Texte source:
Charles-Eric de Saint-Germain (déjà présenté dans ce blog) est un philosophe engagé, pédagogue, qui écrit bien et ne suit pas les vents dominants. Traduction: le Petit journal de Canal + ou Télérama, thermomètres bobos de la bien-pensance stylée (contre)façon canaille, ne l'inviteront pas pour un grand entretien. Ciel!
Pour ces motifs, et pour beaucoup d'autres, cela vaut la peine de lire attentivement ce professeur de classe prépa talentueux, cultivé et roboratif, qu'on partage toutes ses options, ou pas.
Venu au protestantisme évangélique, dans un parcours intellectuel et spirituel qu'il a exposé à ses anciens coreligionnaires catholiques dans un ouvrage de fond qui revisite la théologie paulinienne (lien), il n'a pas pour autant abdiqué son exigence philosophique et s'inscrit ici dans la filiation de Jean-François Mattéi (La barbarie intérieure) et Alain Finkielkraut (La défaite de la pensée), pour dénoncer une société consumériste pétrie de lâchetés à court terme, qui brouille les repères et cède, dit-il, au "fantasme de la toute puissance".
Son dernier ouvrage s'intitule La défaite de la raison (Paris, Salvator, 2015, 356p). Accrochez vos ceintures, il y a de quoi débattre!
Lien ici vers le livre (lien 1), et là vers un interview détaillé (lien 2).
Commentaires
Souvenons-nous aussi du brillant ouvrage suivant :
Francis Schaeffer, "Démission de la raison", édition française révisée, Maison de la Bible Préverenges, traduction revue par Pierre Berthoud, 5e édition, 1993 (titre de l'original anglais : "Escape from reason" © Intervarsity Press, Londres, 1968).
http://www.samizdat.qc.ca/vc/biog/shaeff_bio.htm
http://www.croixsens.net/livres/schaeffer.php
http://www.bible-ouverte.ch/messages/livresretranscrits/95-livres-retranscrits-demission-de-la-raison/622-raison-preface.html
Franchement, "dénoncer la bien pensance" est devenue une activité.... presque "bien-pensante".

Consignes:
1 - D'après le billet consacré à Charles-Eric de Saint-Germain, quel est le titre de son dernier ouvrage ?
2 - Dans le billet consacré à Charles-Eric de Saint-Germain, recopiez mot pour mot le passage qui s'ouvre sur les mots « Son dernier ouvrage » et se referme sur « Press, Londres, 1968). ».
3 - Rédigez la suite du billet consacré à Charles-Eric de Saint-Germain, à partir de sa dernière phrase.

Entrées répertoriées:
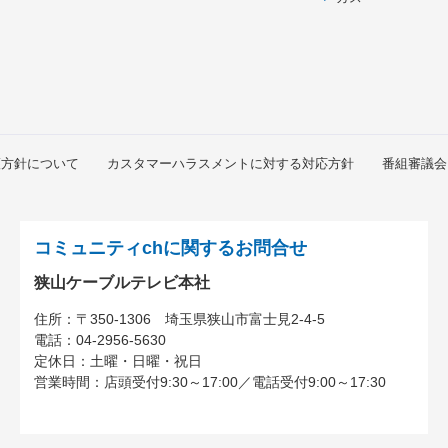
護方針について
カスタマーハラスメントに対する対応方針
番組審議会
コミュニティchに関するお問合せ
狭山ケーブルテレビ本社
住所：
〒350-1306
埼玉県狭山市富士見2-4-5
電話：
04-2956-5630
定休日：土曜・日曜・祝日
営業時間：
店頭受付9:30～17:00
／
電話受付9:00～17:30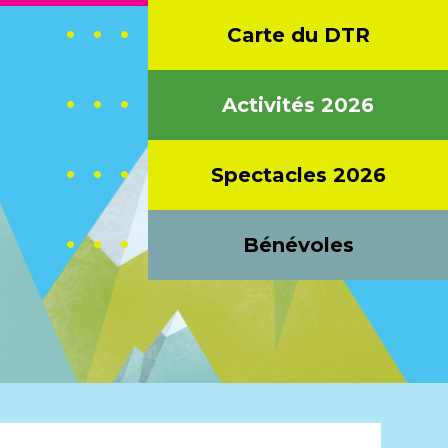
Carte du DTR
CONTACT
Activités 2026
Spectacles 2026
Bénévoles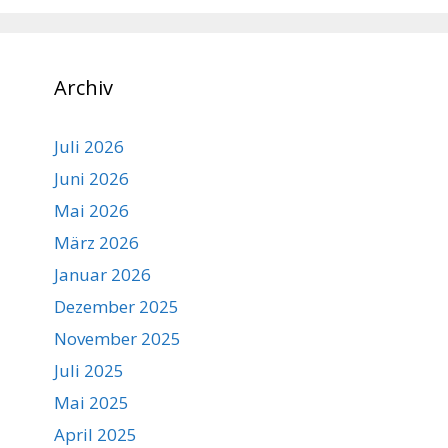
Archiv
Juli 2026
Juni 2026
Mai 2026
März 2026
Januar 2026
Dezember 2025
November 2025
Juli 2025
Mai 2025
April 2025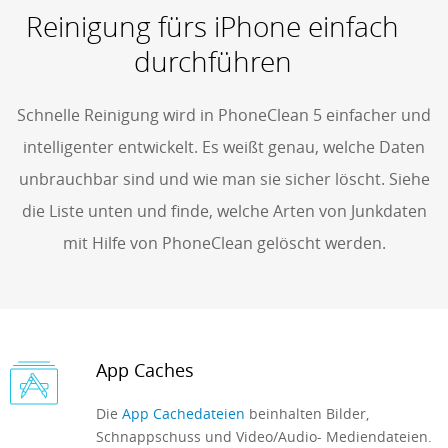
Reinigung fürs iPhone einfach
Support
durchführen
Reviews
Languages
Schnelle Reinigung wird in PhoneClean 5 einfacher und
intelligenter entwickelt. Es weißt genau, welche Daten
unbrauchbar sind und wie man sie sicher löscht. Siehe
die Liste unten und finde, welche Arten von Junkdaten
mit Hilfe von PhoneClean gelöscht werden.
App Caches
Die
App Cachedateien
beinhalten Bilder,
Schnappschuss und Video/Audio- Mediendateien.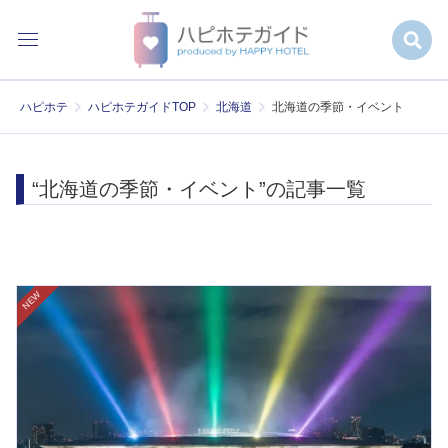
ハピホテ
ハピホテガイドTOP
北海道
北海道の季節・イベント
“北海道の季節・イベント”の記事一覧
NEW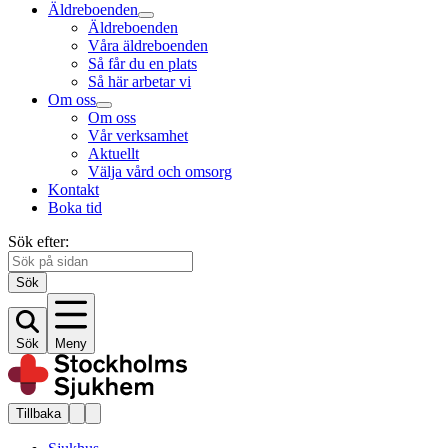
Äldreboenden
Äldreboenden
Våra äldreboenden
Så får du en plats
Så här arbetar vi
Om oss
Om oss
Vår verksamhet
Aktuellt
Välja vård och omsorg
Kontakt
Boka tid
Sök efter:
Sök
Sök
Meny
Tillbaka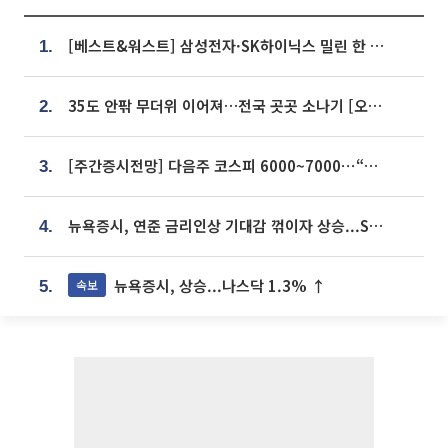
[베스트&워스트] 삼성전자·SK하이닉스 밀린 한 주…상상인증권은 85% 급등
1.
35도 안팎 무더위 이어져…전국 곳곳 소나기 [오늘 날씨]
2.
[주간증시전망] 다음주 코스피 6000~7000⋯“外人 수급은 정책이 변수”
3.
뉴욕증시, 연준 금리인상 기대감 꺾이자 상승...S&P500 사상 최고치 [종합]
4.
뉴욕증시, 상승...나스닥 1.3% ↑
속보
5.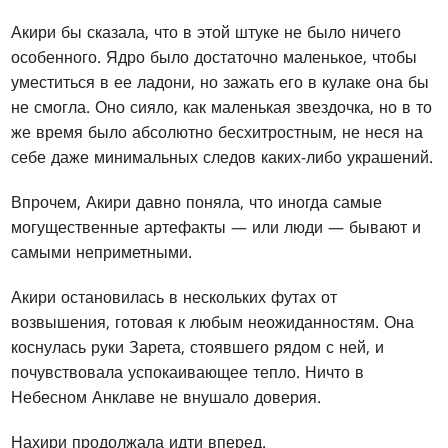
Акири бы сказала, что в этой штуке не было ничего
особенного. Ядро было достаточно маленькое, чтобы
уместиться в ее ладони, но зажать его в кулаке она бы
не смогла. Оно сияло, как маленькая звездочка, но в то
же время было абсолютно бесхитростным, не неся на
себе даже минимальных следов каких-либо украшений.
Впрочем, Акири давно поняла, что иногда самые
могущественные артефакты — или люди — бывают и
самыми неприметными.
Акири остановилась в нескольких футах от
возвышения, готовая к любым неожиданностям. Она
коснулась руки Зарета, стоявшего рядом с ней, и
почувствовала успокаивающее тепло. Ничто в
Небесном Анклаве не внушало доверия.
Нахири продолжала идти вперед.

Corrigé:
1 - La défaite de la raison

2 -
Son dernier ouvrage s'intitule La défaite de la raison (Paris, Salvator, 2015, 356p). Accrochez vos ceintures, il y a de quoi débattre!
Lien ici vers le livre (lien 1), et là vers un interview détaillé (lien 2).
Commentaires
Souvenons-nous aussi du brillant ouvrage suivant :
Francis Schaeffer, "Démission de la raison", édition française révisée, Maison de la Bible Préverenges, traduction revue par Pierre Berthoud, 5e édition, 1993 (titre de l'original anglais : "Escape from reason" © Intervarsity Press, Londres, 1968).

3 -
Assez d'accord, cher Frédéric, à une forte nuance près: la France est devenu un pays où le débat se fait très difficile. Médias et politiques sont très liés (y compris par le subventionnement de la presse), le milieu des sciences sociales est en crise (le triomphe des appels d'offre mercenaires à court terme détruit les dynamiques de recherche en profondeur, et multiplie les dérives carriéristes), et la loi républicaine est tombée depuis plusieurs années dans un quasi clientélisme communautariste qui protège plus certains que d'autres et peut aller jusqu'à interdire de mal penser (d'où le succès du discours Dieudonné, qui ne repose pas, hélas, que sur du vent). Une large part de la population étouffe. Si la bien-pensance est dénoncée de plus en plus, ce n'est pas seulement un conformisme de plus. C'est aussi qu'il y a le feu. Dénoncer la bien-pensance ne suffit pas, mais c'est aujourd'hui absolument vital en France, afin de réaménager de VRAIS espaces de débat (non téléguidés par le haut et la médiacratie).
C'est le seul moyen de contribuer à éviter qu'une Marine Le Pen n'arrive en tête au premier tour des prochaines Présidentielles.... voire même qu'elle soit élue.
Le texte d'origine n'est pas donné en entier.